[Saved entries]
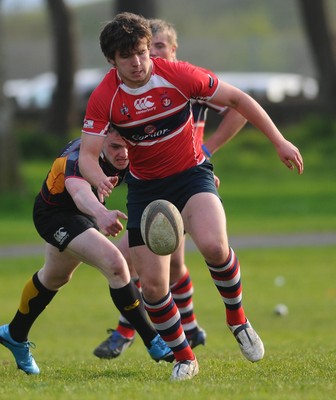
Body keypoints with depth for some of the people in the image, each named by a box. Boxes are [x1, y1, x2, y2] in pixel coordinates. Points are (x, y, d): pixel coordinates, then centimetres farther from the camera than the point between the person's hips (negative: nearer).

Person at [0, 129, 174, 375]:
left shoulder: (131, 154, -20)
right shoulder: (80, 157, -40)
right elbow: (79, 191, -62)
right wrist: (101, 213, -83)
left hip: (86, 211, 8)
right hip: (55, 215, -8)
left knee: (56, 277, 29)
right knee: (115, 264, -26)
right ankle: (154, 344, -18)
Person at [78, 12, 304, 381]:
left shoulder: (179, 75, -16)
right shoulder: (104, 98, -14)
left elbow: (237, 100, -5)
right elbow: (87, 154, -15)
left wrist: (279, 142, -4)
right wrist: (100, 180, -39)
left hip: (191, 174, -2)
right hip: (145, 187, 2)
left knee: (214, 246, -31)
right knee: (152, 285, -7)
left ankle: (237, 318, -2)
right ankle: (184, 359, 16)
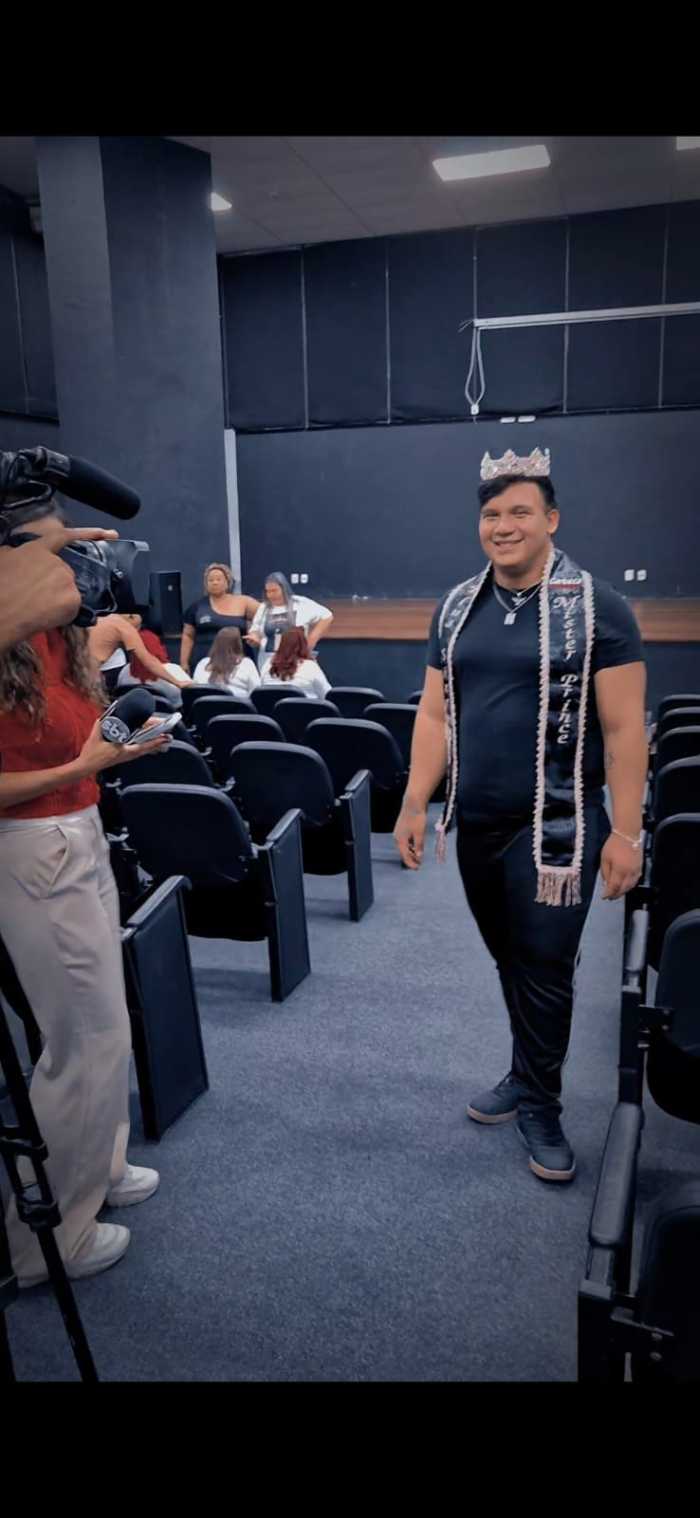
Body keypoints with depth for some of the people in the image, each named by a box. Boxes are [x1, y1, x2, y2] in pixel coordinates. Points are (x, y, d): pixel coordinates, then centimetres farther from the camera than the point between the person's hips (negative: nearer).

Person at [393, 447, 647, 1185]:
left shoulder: (596, 606, -7)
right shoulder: (457, 607, 7)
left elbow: (623, 727, -9)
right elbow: (435, 713, 9)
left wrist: (625, 830, -12)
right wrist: (415, 804, 4)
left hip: (557, 826, -4)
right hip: (476, 822, 5)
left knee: (545, 969, 4)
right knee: (510, 960, 17)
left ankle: (539, 1102, 24)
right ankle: (528, 1076, 37)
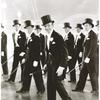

§ Work item
Duplicate all the lines of the listing above word for word, leaving out the pictures.

§ Solution to the exercise
Body keypoints with depth for some of the people in the image, each named by a box. Boxes are [x1, y1, x2, y2] in pixel coordinates. Points are (x, y, d): pixel coordinates, then centimetres farther from the camera than the point between the person's hips (negative: nearer).

Person at [0, 129, 174, 375]:
left shoulder: (131, 154, -20)
right shoulder: (80, 157, -40)
right elbow: (79, 191, -62)
right wrist: (101, 213, -83)
left hip: (86, 211, 8)
right hip: (55, 215, -8)
left knee: (56, 277, 29)
right knee: (115, 264, -26)
right ankle: (154, 344, -18)
Person at [78, 12, 304, 381]:
left shoulder: (179, 75, -16)
right shoulder: (104, 98, -14)
left elbow: (237, 100, -5)
right elbow: (87, 154, -15)
left wrist: (279, 142, -4)
right wrist: (100, 180, -39)
left hip: (191, 174, -2)
right hip: (145, 187, 2)
left knee: (214, 246, -31)
right knee: (152, 285, -7)
left ankle: (237, 318, -2)
right ankle: (184, 359, 16)
Body keypoints with depth for some of the people in the image, each named by a box. Boxes are [x1, y1, x2, y2] in pixel coordinates. Points are (x, y, d): pixel coordinates, then centimetres farther from the camera than the point between the person's hips (negative: nearer).

Person at [393, 447, 647, 1185]:
left shoulder: (596, 606, -7)
right shoulder: (457, 607, 7)
left elbow: (623, 727, -9)
right elbow: (435, 713, 9)
left wrist: (625, 830, -12)
right wrist: (415, 804, 4)
left hip: (557, 826, -4)
right hip: (476, 822, 5)
left knee: (545, 969, 4)
right knee: (510, 960, 17)
left ankle: (539, 1102, 24)
right ankle: (528, 1076, 37)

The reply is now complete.